While running may provide a better workout in a shorter time, regular walking is much safer, causing far less injury, and the health benefits of walking are undeniable.
All of these simple adjustments will make for a more mentally and physically engaged experience, the ultimate result being that you will look forward to walking with genuine enthusiasm.
Add up the benefits of walking for yourself—and your community
Walking is great for your body, but it actually offers so positive value, beyond the physical.
Walking for Health , which plans and promotes more than 360 organized walks in the UK annually, highlights important walking benefits for mental health including improvements in self-esteem, stress level, and cognitive function, as well as reduced risk for anxiety and depression. Studies also show that walking contributes to memory retention and recall.
Another one of the great benefits of walking? Boosting your creativity. Stanford researchers found not only that walking significantly strengthens idea generation (whether on a treadmill or outdoors), but also that the opportunity for enhanced creativity extended beyond the walk into the time back directly afterwards. This suggests that fitting in multiple walks during your workday will help you work better, smarter, and more creatively.
Many walking groups are raising funds to preserve parks and greenways, so joining a group or buying a number in an organized walk (when they are back on) offer you double endorphins: resulting from exercising your body and exercising your community mindedness. The American Hiking Society lobbies for safe hiking with policy leaders and raises money to protect and preserve trails and their surrounding areas. Shorewalkers NYC organizes the Great Saunter, an annual 32-mile walk around Manhattan that the organization bills as an “epic urban hike” and that contributes to preserving the island’s waterfronts.
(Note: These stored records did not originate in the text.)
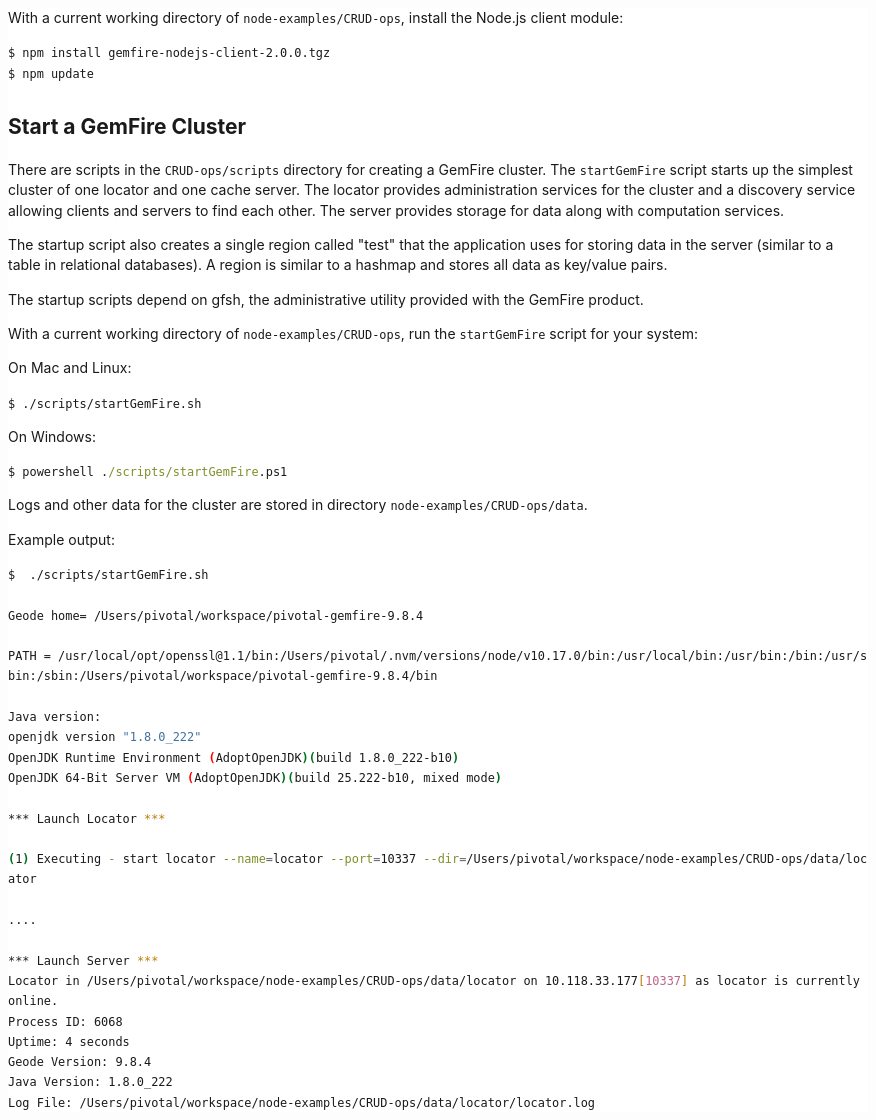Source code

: With a current working directory of `node-examples/CRUD-ops`,
 install the Node.js client module:

```bash
$ npm install gemfire-nodejs-client-2.0.0.tgz
$ npm update
```

## Start a GemFire Cluster

There are scripts in the `CRUD-ops/scripts` directory for creating a GemFire cluster. The `startGemFire` script starts up the simplest cluster of one locator and one cache server. The locator provides administration services for the cluster and a discovery service allowing clients and servers to find each other. The server provides storage for data along with computation services.

The startup script also creates a single region called "test" that the application uses for storing data in the server (similar to a table in relational databases). A region is similar to a hashmap and stores all data as
key/value pairs.

The startup scripts depend on gfsh, the administrative utility provided with the GemFire product.  

With a current working directory of `node-examples/CRUD-ops`, run the `startGemFire` script for your system:

On Mac and Linux:

```bash
$ ./scripts/startGemFire.sh
```

On Windows:

```cmd
$ powershell ./scripts/startGemFire.ps1
```

Logs and other data for the cluster are stored in directory `node-examples/CRUD-ops/data`.

Example output:

```bash
$  ./scripts/startGemFire.sh

Geode home= /Users/pivotal/workspace/pivotal-gemfire-9.8.4

PATH = /usr/local/opt/openssl@1.1/bin:/Users/pivotal/.nvm/versions/node/v10.17.0/bin:/usr/local/bin:/usr/bin:/bin:/usr/sbin:/sbin:/Users/pivotal/workspace/pivotal-gemfire-9.8.4/bin

Java version:
openjdk version "1.8.0_222"
OpenJDK Runtime Environment (AdoptOpenJDK)(build 1.8.0_222-b10)
OpenJDK 64-Bit Server VM (AdoptOpenJDK)(build 25.222-b10, mixed mode)

*** Launch Locator ***

(1) Executing - start locator --name=locator --port=10337 --dir=/Users/pivotal/workspace/node-examples/CRUD-ops/data/locator

....

*** Launch Server ***
Locator in /Users/pivotal/workspace/node-examples/CRUD-ops/data/locator on 10.118.33.177[10337] as locator is currently online.
Process ID: 6068
Uptime: 4 seconds
Geode Version: 9.8.4
Java Version: 1.8.0_222
Log File: /Users/pivotal/workspace/node-examples/CRUD-ops/data/locator/locator.log
```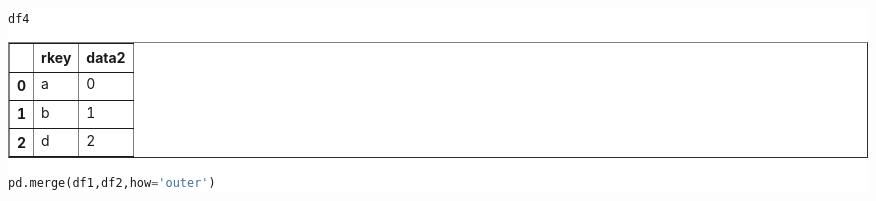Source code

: 


```python
df4
```




<div>
<style scoped>
    .dataframe tbody tr th:only-of-type {
        vertical-align: middle;
    }

    .dataframe tbody tr th {
        vertical-align: top;
    }

    .dataframe thead th {
        text-align: right;
    }
</style>
<table border="1" class="dataframe">
  <thead>
    <tr style="text-align: right;">
      <th></th>
      <th>rkey</th>
      <th>data2</th>
    </tr>
  </thead>
  <tbody>
    <tr>
      <th>0</th>
      <td>a</td>
      <td>0</td>
    </tr>
    <tr>
      <th>1</th>
      <td>b</td>
      <td>1</td>
    </tr>
    <tr>
      <th>2</th>
      <td>d</td>
      <td>2</td>
    </tr>
  </tbody>
</table>
</div>




```python
pd.merge(df1,df2,how='outer') 
```
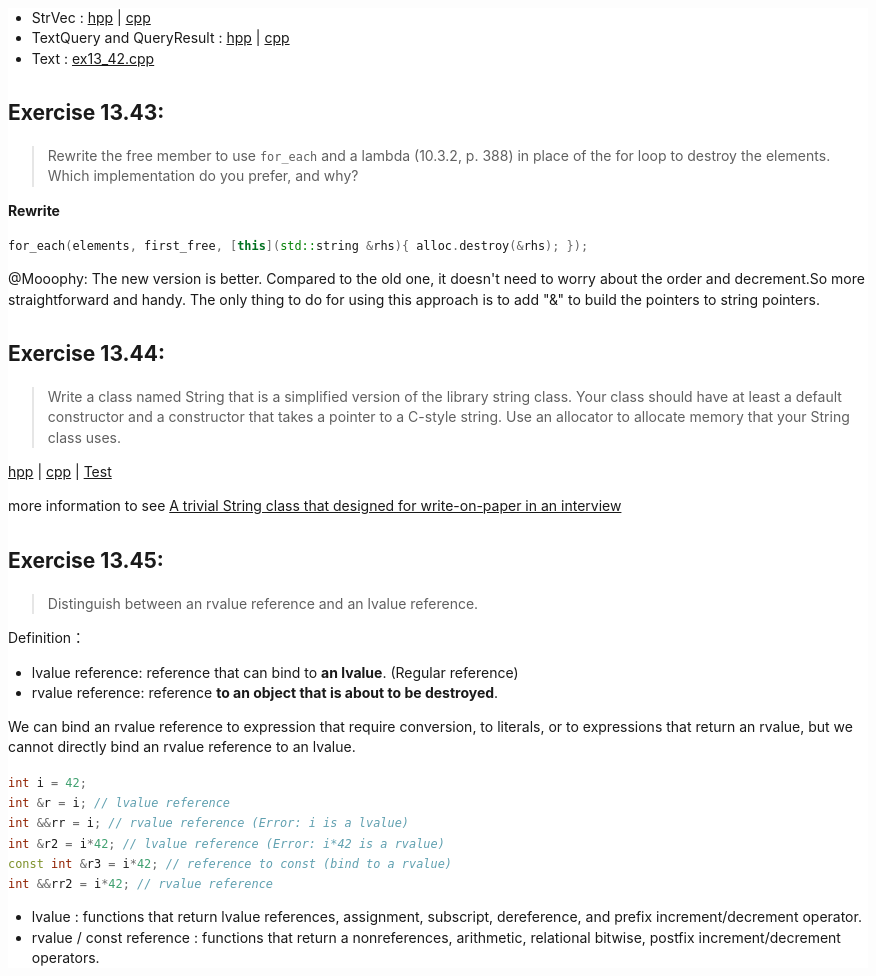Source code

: - StrVec : [hpp](ex13_42_StrVec.h) | [cpp](ex13_42_StrVec.cpp)
- TextQuery and QueryResult : [hpp](ex13_42_TextQuery.h) | [cpp](ex13_42_TextQuery.cpp)
- Text : [ex13_42.cpp](ex13_42.cpp)

## Exercise 13.43:
>Rewrite the free member to use `for_each` and a lambda (10.3.2, p. 388) in place of the for loop to destroy the elements. Which implementation do you prefer, and why?

**Rewrite**
```cpp
for_each(elements, first_free, [this](std::string &rhs){ alloc.destroy(&rhs); });
```

@Mooophy:
The new version is better. Compared to the old one, it doesn't need to worry about the order and decrement.So more straightforward and handy. The only thing to do for using this approach is to add "&" to build the pointers to string pointers.

## Exercise 13.44:
>Write a class named String that is a simplified version of the library string class. Your class should have at least a default constructor and a constructor that takes a pointer to a C-style string. Use an allocator to allocate memory that your String class uses.

[hpp](ex13_44_47.h) | [cpp](ex13_44_47.cpp) | [Test](ex13_48.cpp)

more information to see [A trivial String class that designed for write-on-paper in an interview](https://github.com/chenshuo/recipes/blob/fcf9486f5155117fb8c36b6b0944c5486c71c421/string/StringTrivial.h)

## Exercise 13.45:
>Distinguish between an rvalue reference and an lvalue reference.

Definition：

- lvalue reference: reference that can bind to **an lvalue**. (Regular reference)
- rvalue reference: reference **to an object that is about to be destroyed**.

We can bind an rvalue reference to expression that require conversion, to literals, or to expressions that return an rvalue, but we cannot directly bind an rvalue reference to an lvalue.

```cpp
int i = 42;
int &r = i; // lvalue reference
int &&rr = i; // rvalue reference (Error: i is a lvalue)
int &r2 = i*42; // lvalue reference (Error: i*42 is a rvalue)
const int &r3 = i*42; // reference to const (bind to a rvalue)
int &&rr2 = i*42; // rvalue reference
```

- lvalue : functions that return lvalue references, assignment, subscript, dereference, and prefix increment/decrement operator.
- rvalue / const reference : functions that return a nonreferences, arithmetic, relational bitwise, postfix increment/decrement operators.
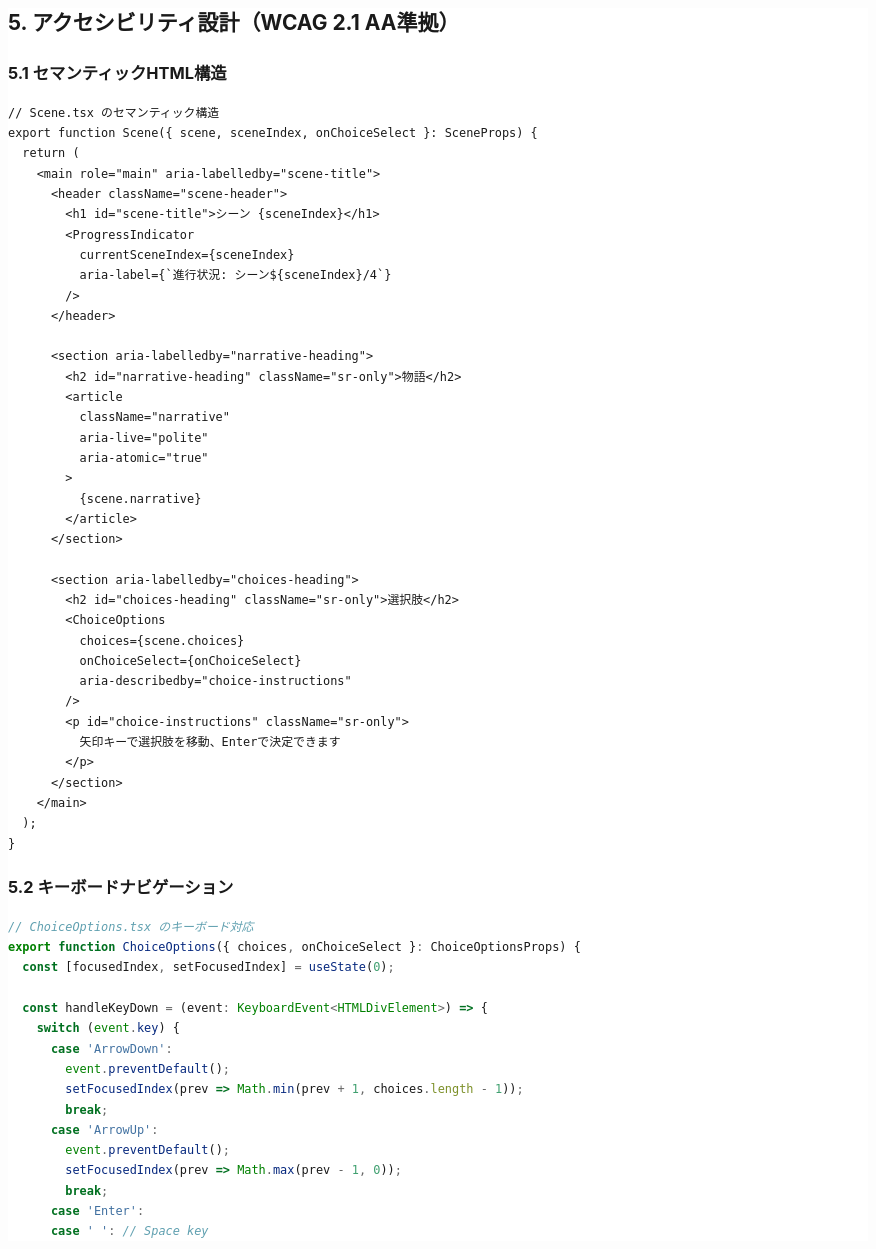 ## 5. アクセシビリティ設計（WCAG 2.1 AA準拠）

### 5.1 セマンティックHTML構造

```tsx
// Scene.tsx のセマンティック構造
export function Scene({ scene, sceneIndex, onChoiceSelect }: SceneProps) {
  return (
    <main role="main" aria-labelledby="scene-title">
      <header className="scene-header">
        <h1 id="scene-title">シーン {sceneIndex}</h1>
        <ProgressIndicator 
          currentSceneIndex={sceneIndex} 
          aria-label={`進行状況: シーン${sceneIndex}/4`}
        />
      </header>
      
      <section aria-labelledby="narrative-heading">
        <h2 id="narrative-heading" className="sr-only">物語</h2>
        <article 
          className="narrative"
          aria-live="polite" 
          aria-atomic="true"
        >
          {scene.narrative}
        </article>
      </section>
      
      <section aria-labelledby="choices-heading">
        <h2 id="choices-heading" className="sr-only">選択肢</h2>
        <ChoiceOptions 
          choices={scene.choices}
          onChoiceSelect={onChoiceSelect}
          aria-describedby="choice-instructions"
        />
        <p id="choice-instructions" className="sr-only">
          矢印キーで選択肢を移動、Enterで決定できます
        </p>
      </section>
    </main>
  );
}
```

### 5.2 キーボードナビゲーション

```typescript
// ChoiceOptions.tsx のキーボード対応
export function ChoiceOptions({ choices, onChoiceSelect }: ChoiceOptionsProps) {
  const [focusedIndex, setFocusedIndex] = useState(0);
  
  const handleKeyDown = (event: KeyboardEvent<HTMLDivElement>) => {
    switch (event.key) {
      case 'ArrowDown':
        event.preventDefault();
        setFocusedIndex(prev => Math.min(prev + 1, choices.length - 1));
        break;
      case 'ArrowUp':
        event.preventDefault();
        setFocusedIndex(prev => Math.max(prev - 1, 0));
        break;
      case 'Enter':
      case ' ': // Space key
```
According to America Walks, a nonprofit organization that advocates for walking and creating services facilitating walkable communities across the U.S., car culture and a lack of physical activity in America over decades has contributed significantly to the country’s collective health problems. Walking is one of the easiest and safest ways for individuals to improve their own health, and in aggregate, improve the health and economies of their communities. Over time, the result of broad adoption of regular walking can affect traffic congestion, the environment, and the healthcare system in significantly positive ways.
As the German philosopher Friedrich Nietzsche wrote, “All truly great thoughts are conceived while walking.” While we concede that truly great thoughts can result from many types of physical activity (not just walking), we can’t argue with the spirit of his idea. Walk on.